First he’d hand out the bags to the class – and he wouldn’t do it the way you’d think, by passing them down each pew (we met in the chapel). Instead he’d walk out to the middle of the aisle and throw them up into the air like confetti. That wacky joy was all a part of the lesson. He’d have us list on one side of the bag all the great things about ourselves – things we’d put on a resume. Then we’d flip the bag over and on the back side write all the bad things about ourselves – everything we’d hope somebody would never find out on a job interview. Then we’d blow the bags up and he’d explain that none of those things matter to God – that God’s grace means that God loves us no matter what – God doesn’t consider either our resume or our rap sheet.

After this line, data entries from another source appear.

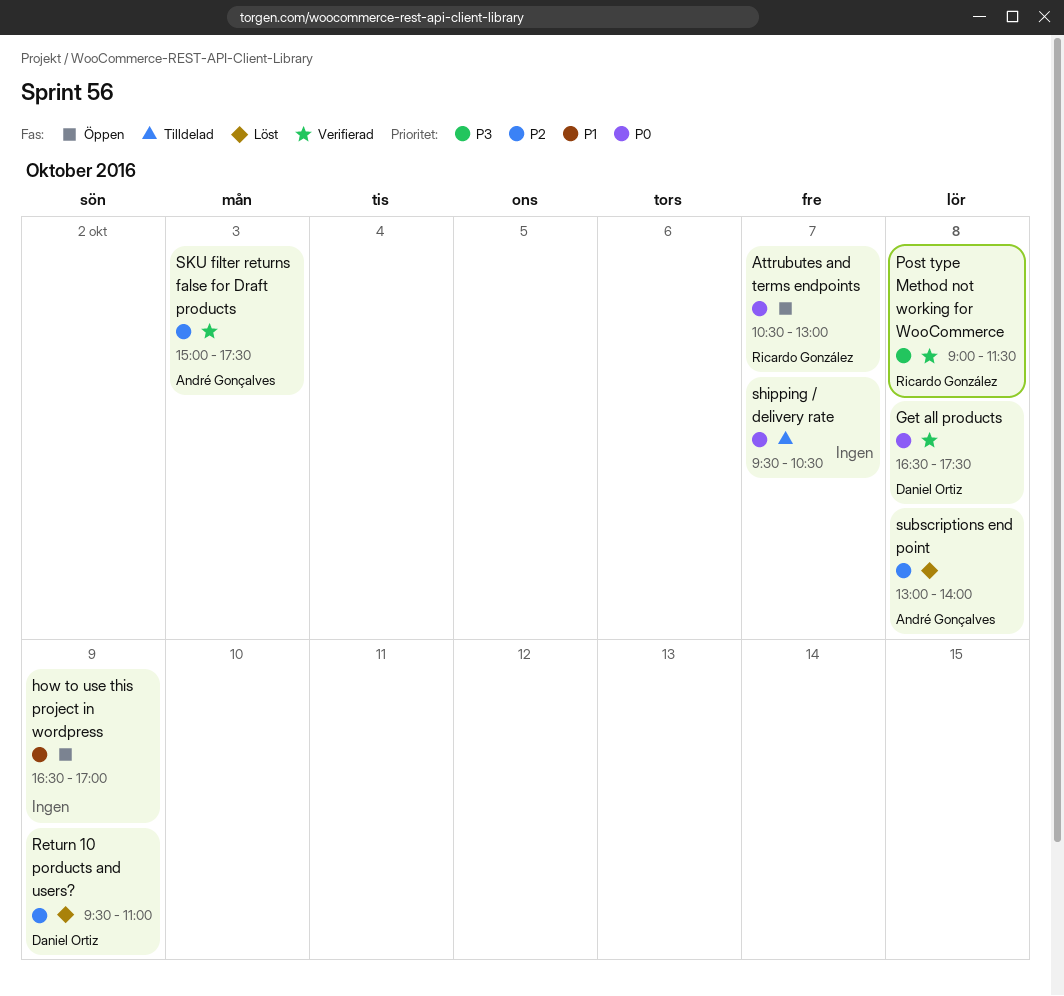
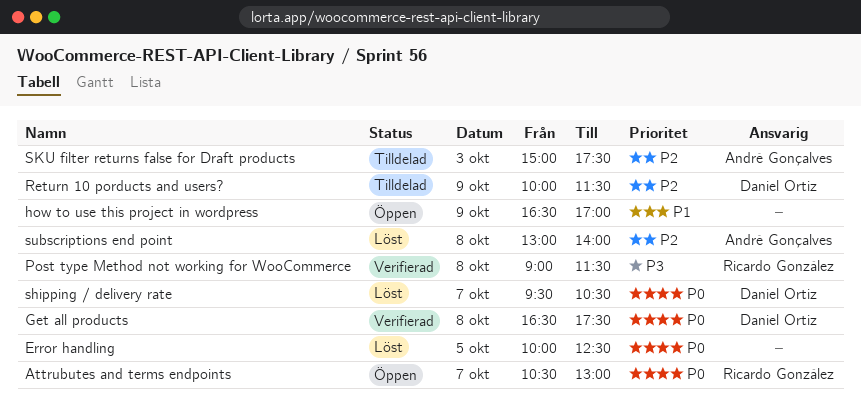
Error handling: none -> present
Return 10 porducts and users?, status: Löst -> Tilldelad
Return 10 porducts and users?, begins: 09:30 -> 10:00
Return 10 porducts and users?, ends: 11:00 -> 11:30
shipping / delivery rate, status: Tilldelad -> Löst
shipping / delivery rate, owner: none -> Daniel Ortiz
SKU filter returns false for Draft products, status: Verifierad -> Tilldelad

And then we’d pop them all at once – in loud celebration of that amazing gift of grace. It helped us remember why we would-be preachers went to seminary in the first place: to learn to spread the Good News of God’s unconditional love.

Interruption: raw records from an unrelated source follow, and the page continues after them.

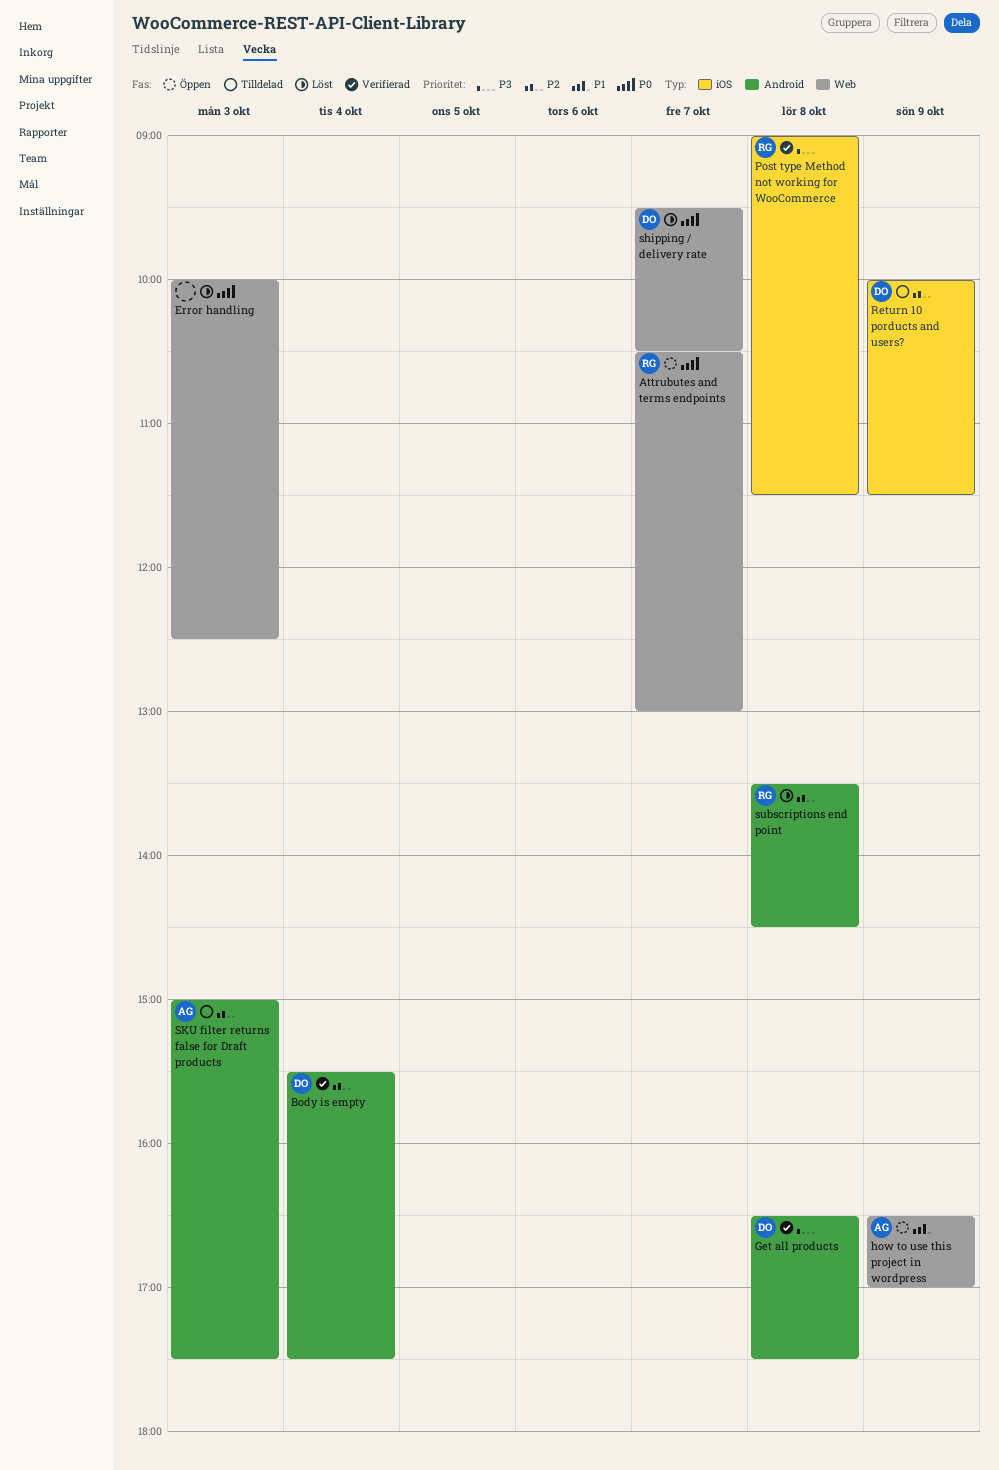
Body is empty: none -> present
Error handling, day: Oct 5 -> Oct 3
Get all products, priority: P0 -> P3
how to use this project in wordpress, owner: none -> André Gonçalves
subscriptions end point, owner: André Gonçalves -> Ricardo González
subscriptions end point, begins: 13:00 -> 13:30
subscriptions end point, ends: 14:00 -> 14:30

See, the other thing you need to know about Doug was that he believed every worship service should be a joyful celebration of God’s grace. The Eucharist, which is often translated as “great thanksgiving, was VERY important to him. Doug, as a member of my church in Orinda, never missed a communion Sunday. And it was Doug who taught me the agape Lord’s Supper, the informal home worship we used during our Winter Privilege stewardship meetings. That’s what makes it doubly sad that the cancer took away both his voice to preach the Good News and his ability to swallow food and drink. Several of us, however, have been receiving brief but almost daily e-mails from him lately.
When asked by a mutual friend, a retired theology professor, if he’d be willing to make a final statement of faith “for the record,” this is what he wrote: “THANK YOU, THANK YOU, THANK YOU. That is the heart of Christian worship: Eucharist. I believe far too little thanks is expressed (in our culture, in our seminaries, in our worship.) So THANK YOU. THANK YOU. THANK YOU! REMEMBER AND GIVE THANKS FOR ALL GOD HAS DONE AND IS DOING AND WILL DO THROUGH … THE BODY OF CHRIST, and through other expressions of God also. Amen.
“Also I often pray ‘Lord Jesus Christ have mercy upon me a sinner.’ I believe that we are saved by grace through faithfulness; but it is God’s grace and Jesus Christ’s faithfulness. I am faithless much of the time; so, I thank God and Christ and the Holy Spirit that I am saved by them and am welcomed into their company through communion which makes me a part of the body and blood of Christ. How I close my best piece of scholarship … on Rembrandt’s The Prodigal Son is how I close my theology: God forgives us no matter what we have done. God forgives us no matter what we are doing. God forgives us no matter what we will do. Thanks be to God. Amen.”
THANK YOU, THANK YOU, THANK YOU, God, for this Good News. Amen.